Some Canadian business leaders have expressed worry over Trump’s promise to introduce a universal 10 per cent tariff on all American imports.

A Canadian Chamber of Commerce report released last month suggested those tariffs would shrink the Canadian economy, resulting in around $30 billion per year in economic costs.

More than 77 per cent of Canadian exports go to the U.S.

Canada’s manufacturing sector faces the biggest risk should Trump push forward on imposing broad tariffs, said Canadian Manufacturers and Exporters president and CEO Dennis Darby. He said the sector is the “most trade-exposed” within Canada.

“It’s in the U.S.’s best interest, it’s in our best interest, but most importantly for consumers across North America, that we’re able to trade goods, materials, ingredients, as we have under the trade agreements,” Darby said in an interview.

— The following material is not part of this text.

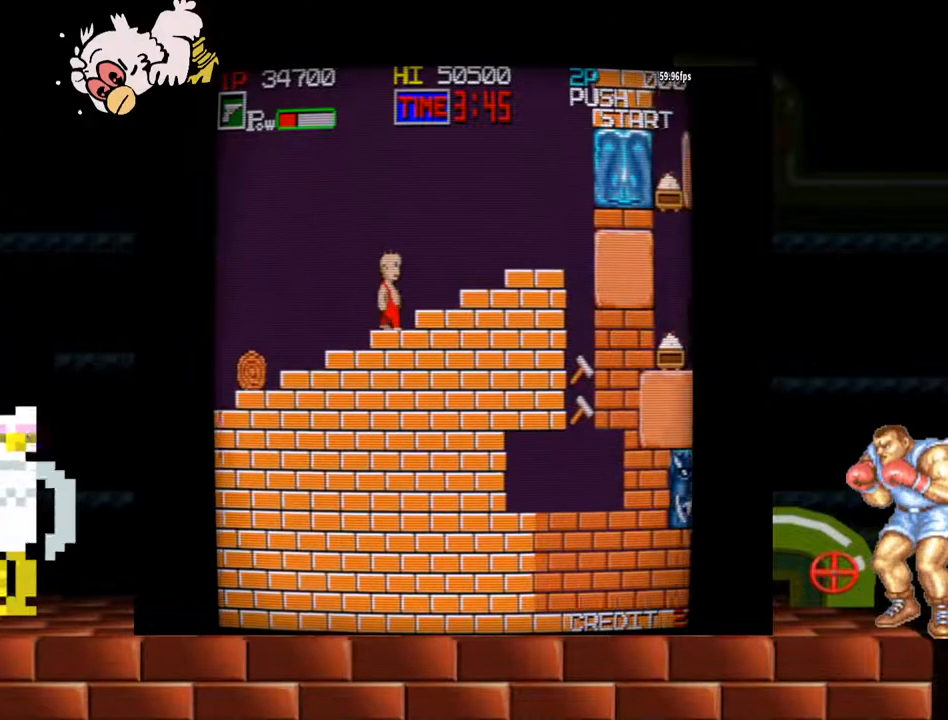
{"buttons": [], "left_stick": "right", "events": []}
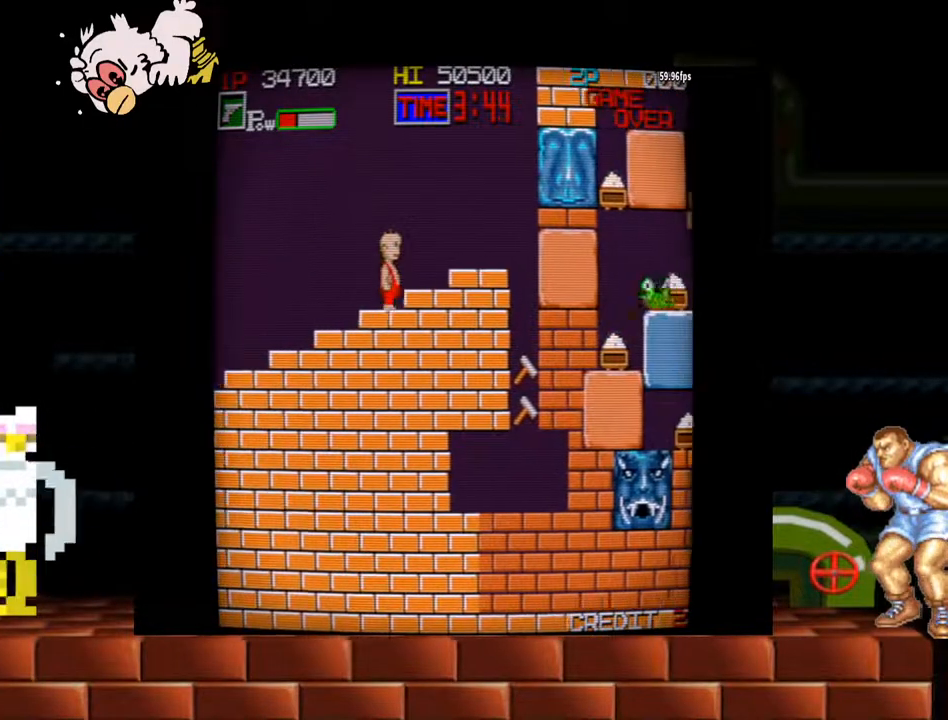
{"buttons": [], "left_stick": "right", "events": []}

“It’s a more complex or complicated outcome than it would have been with the Democrats, but we’ve had to deal with this before and we’re going to do our best to deal with it again.”

American economists have also warned Trump’s plan could cause inflation and possibly a recession, which could have ripple effects in Canada.

It’s consumers who will ultimately feel the burden of any inflationary effect caused by broad tariffs, said Darby.

“A tariff tends to raise costs, and it ultimately raises prices, so that’s something that we have to be prepared for,” he said.

“It could tilt production mandates. A tariff makes goods more expensive, but on the same token, it also will make inputs for the U.S. more expensive.”

A report last month by TD economist Marc Ercolao said research shows a full-scale implementation of Trump’s tariff plan could lead to a near-five per cent reduction in Canadian export volumes to the U.S. by early-2027, relative to current baseline forecasts.

Retaliation by Canada would also increase costs for domestic producers, and push import volumes lower in the process.

“Slowing import activity mitigates some of the negative net trade impact on total GDP enough to avoid a technical recession, but still produces a period of extended stagnation through 2025 and 2026,” Ercolao said.

Since the Canada-United States-Mexico Agreement came into effect in 2020, trade between Canada and the U.S. has surged by 46 per cent, according to the Toronto Region Board of Trade.

With that deal is up for review in 2026, Canadian Chamber of Commerce president and CEO Candace Laing said the Canadian government “must collaborate effectively with the Trump administration to preserve and strengthen our bilateral economic partnership.”

“With an impressive $3.6 billion in daily trade, Canada and the United States are each other’s closest international partners. The secure and efficient flow of goods and people across our border … remains essential for the economies of both countries,” she said in a statement.

“By resisting tariffs and trade barriers that will only raise prices and hurt consumers in both countries, Canada and the United States can strengthen resilient cross-border supply chains that enhance our shared economic security.”